With the SBCA project, we leaned on our partnership with Pantheon even more…Pantheon adjusted their parameters and helped us adjust our application to work perfectly on the platform…I don’t know if they’d do that for anyone and I’d like to think our long-term partnership was in our favor.

Erik Cochran, CTO at Molly Dugan 

With the SBCA project, we leaned on our partnership with Pantheon even more.
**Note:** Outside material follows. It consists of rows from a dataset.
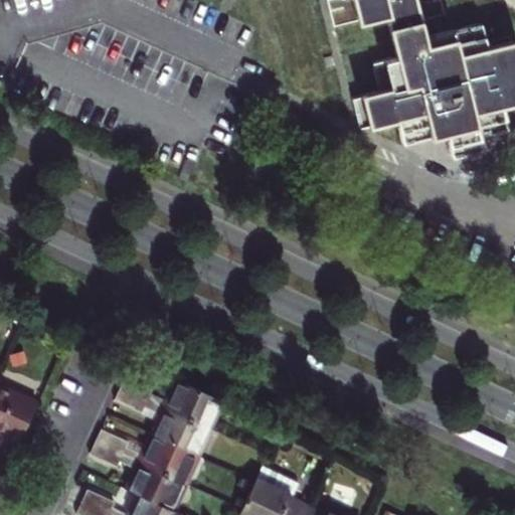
[(354,0),(360,21),(387,14),(398,57),(373,63),(380,92),(353,98),(360,128),(399,118),(405,142),(448,132),(454,157),(483,150),(480,138),(509,131),(503,106),(514,102),(514,41),(489,47),(483,23),(425,37),(416,0),(354,0)]
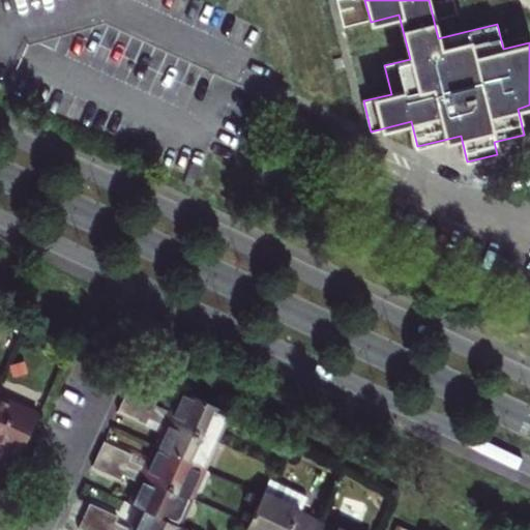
[(25,362),(10,367),(13,377),(28,373),(25,362)]
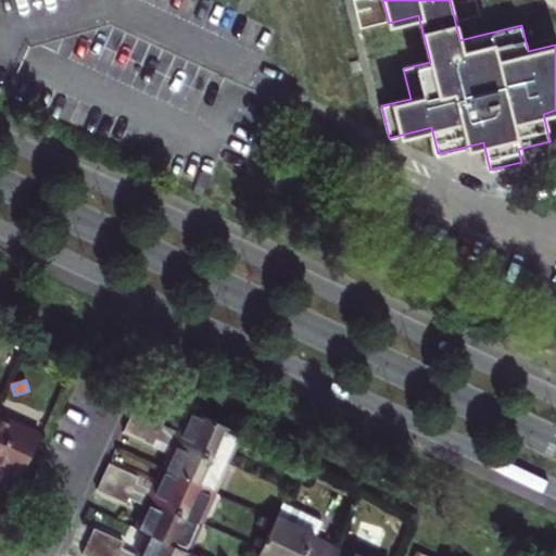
[(134,412),(130,419),(227,463),(240,433),(192,412),(182,434),(163,426),(166,419),(137,405),(134,412)]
Originally, the early access program for decoupled sites was for Gatsby and VueJS. Since we were already underway with our project using ReactJS, we asked if we could use an alternative JavaScript framework. The supportive team at Pantheon adjusted their parameters and helped us adjust our application to work perfectly on the platform. I don’t know if they’d do that for anyone and I’d like to think our long-term partnership was in our favor. The team at Pantheon has been supportive of this project and of hundreds of applications and websites we’ve worked on. They rock!  

Lastly, what sets your team apart from other creative tech agencies?

Duggan: As an agency, we're focused on client sustainability and productivity. Our clients rely on us for four main goals: increasing brand equity, growing revenue more efficiently, generating a more qualified pipeline and delivering better engagement and customer experiences. We help organizations develop human-centric digital ecosystems intended to constantly inspire their customers along the buying journey. We blend new, innovative approaches with proven best practices. 

Our team is unique in that we are the only agency that uses WebOps support as a service offering for our clients. We encompass everything into WebOps, including marketing technology integrations. WebOps brings together developers, designers, marketers, content editors, and more. With WebOps culture, everyone who is responsible for changing the website in significant ways such as code, visuals, content, success measurements,thinks of themselves as one cross-functional team, iterating towards the same goals. 

With WebOps culture, everyone who is responsible for changing the website in significant ways such as code, visuals, content, success measurements — thinks of themselves as one cross-functional team, iterating towards the same goals.